Technical information
- Licensing authority: FCC
- Facility ID: 51709
- Class: C
- ERP: 100,000 watts
- HAAT: 433 meters (1,421 ft)
- Transmitter coordinates: 31°47′46″N 106°28′57″W﻿ / ﻿31.79611°N 106.48250°W
- Repeater: 1150 KHRO (El Paso)

Links
- Public license information: Public file; LMS;
- Website: www.radiolasuavecita.com/el-paso/

= KINT-FM =

Radio station in El Paso, Texas

KINT-FM (93.9 MHz) is a radio station in El Paso, Texas, also serving Las Cruces, New Mexico, and widely heard over the U.S.-Mexican border in Ciudad Juarez and surrounding communities. The station is currently owned by Entravision Communications. The station airs a radio format called "La Suavecita" It features Regional Mexican adult hits.

KINT-FM's studio facilities are located on North Mesa Street (Texas State Highway 20) in northwest El Paso, and its transmitter is located atop the Franklin Mountains in the El Paso city limits.
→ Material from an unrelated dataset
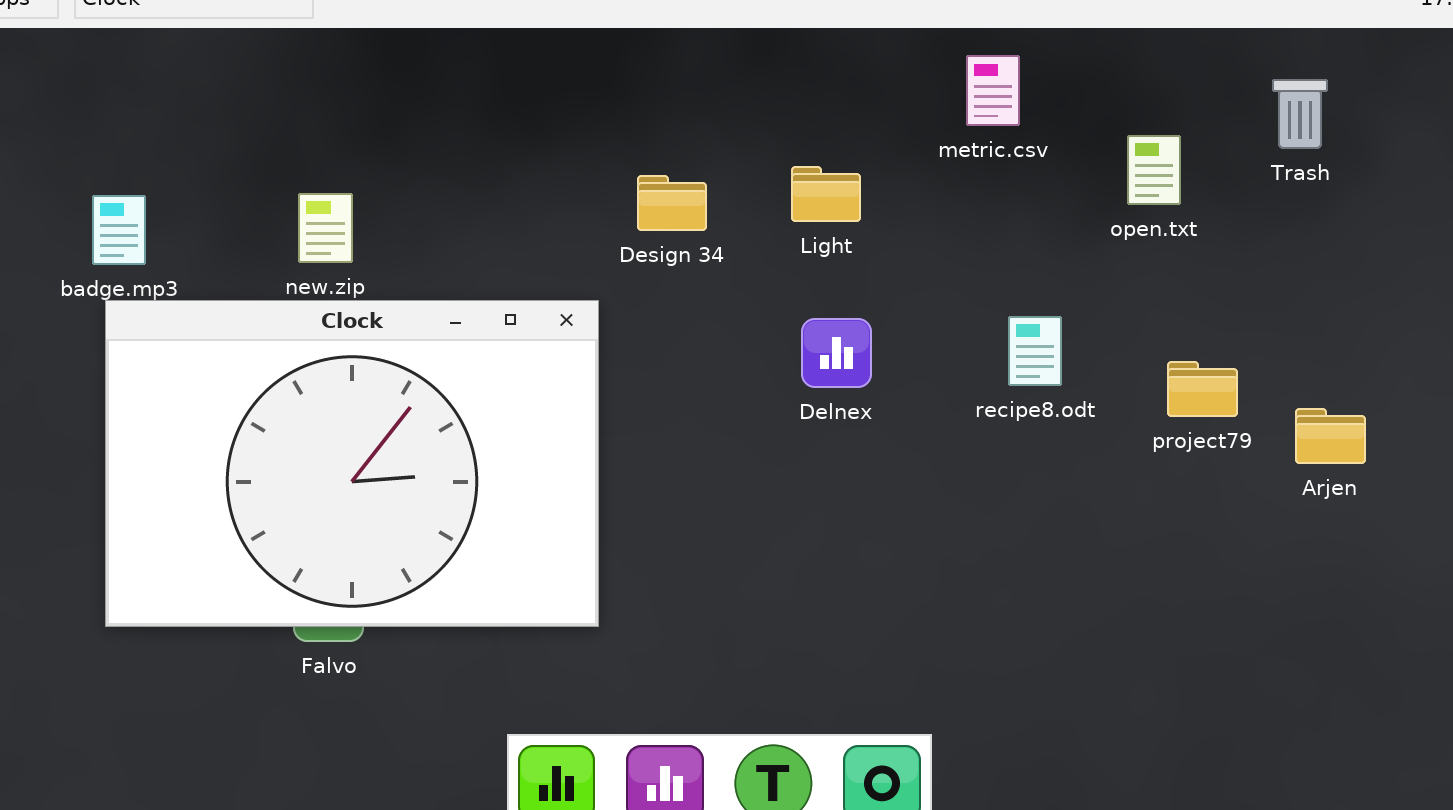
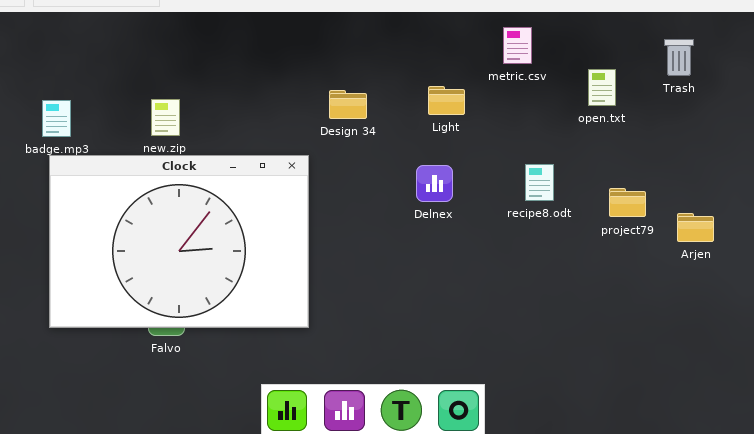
Light: [791,166,861,222] -> [428,86,465,115], moved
KSVE (1650 AM) has at times simulcast KINT-FM.

==History==
In 1975, a license was given for a new station on 93.9 FM in El Paso, KPAS. "94FM" was El Paso's original rock station but changed away from the format in 1981, chasing listeners toward KLAQ at 95.5. Prior to Spanish-language programing, this station also aired hot AC and CHR formats.

For the first time, in 1992, KPAS became KINT-FM. On March 18, 1994, the station changed its call sign to KSVE, only to revert to KINT-FM on May 20 of that year.

Originally owned by El Paso Broadcasting Corporation, the station sometime in the 1990s was sold to its current owner, Santa Monica-based Entravision Communications

Spanish-language programming began in 1994 with the original "La Caliente" format (also formerly occupied by an unrelated radio station XEJUA-AM, which flipped to La Lupe in 2020, leaving the brand completely out of the area) which broadcast Tejano music between 1994 and 1998; by then, the branding flipped to a Mexican Regional Top 40 format. That branding ended in 2007 in favor of Spanish-language variety AC "José FM" format, which ended on January 8, 2018, in favor of "La Suavecita" format, returning the Mexican Regional music to this station, this time as a Mexican Regional AC.